■ Task item: In the data that follows, count the lines where "http" appears, and write only the number.

* * *

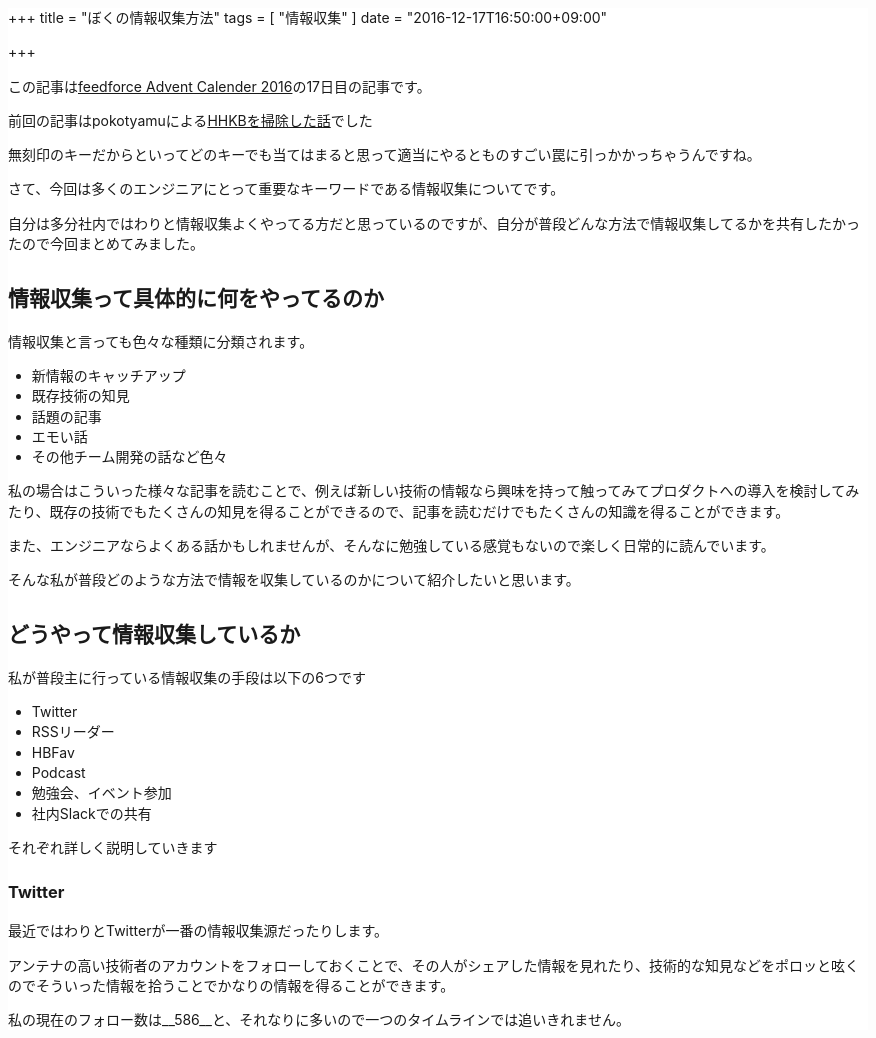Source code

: +++
title = "ぼくの情報収集方法"
tags = [
  "情報収集"
]
date = "2016-12-17T16:50:00+09:00"

+++

この記事は[feedforce Advent Calender 2016](http://www.adventar.org/calendars/1427)の17日目の記事です。

前回の記事はpokotyamuによる[HHKBを掃除した話](http://pokotyamu.hatenablog.com/entry/2016/12/16/095524)でした

無刻印のキーだからといってどのキーでも当てはまると思って適当にやるとものすごい罠に引っかかっちゃうんですね。

さて、今回は多くのエンジニアにとって重要なキーワードである情報収集についてです。

自分は多分社内ではわりと情報収集よくやってる方だと思っているのですが、自分が普段どんな方法で情報収集してるかを共有したかったので今回まとめてみました。



## 情報収集って具体的に何をやってるのか

情報収集と言っても色々な種類に分類されます。

* 新情報のキャッチアップ
* 既存技術の知見
* 話題の記事
* エモい話
* その他チーム開発の話など色々

私の場合はこういった様々な記事を読むことで、例えば新しい技術の情報なら興味を持って触ってみてプロダクトへの導入を検討してみたり、既存の技術でもたくさんの知見を得ることができるので、記事を読むだけでもたくさんの知識を得ることができます。

また、エンジニアならよくある話かもしれませんが、そんなに勉強している感覚もないので楽しく日常的に読んでいます。

そんな私が普段どのような方法で情報を収集しているのかについて紹介したいと思います。

## どうやって情報収集しているか

私が普段主に行っている情報収集の手段は以下の6つです

* Twitter
* RSSリーダー
* HBFav
* Podcast
* 勉強会、イベント参加
* 社内Slackでの共有

それぞれ詳しく説明していきます

### Twitter

最近ではわりとTwitterが一番の情報収集源だったりします。

アンテナの高い技術者のアカウントをフォローしておくことで、その人がシェアした情報を見れたり、技術的な知見などをポロッと呟くのでそういった情報を拾うことでかなりの情報を得ることができます。

私の現在のフォロー数は__586__と、それなりに多いので一つのタイムラインでは追いきれません。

* * *

■ Response below: 2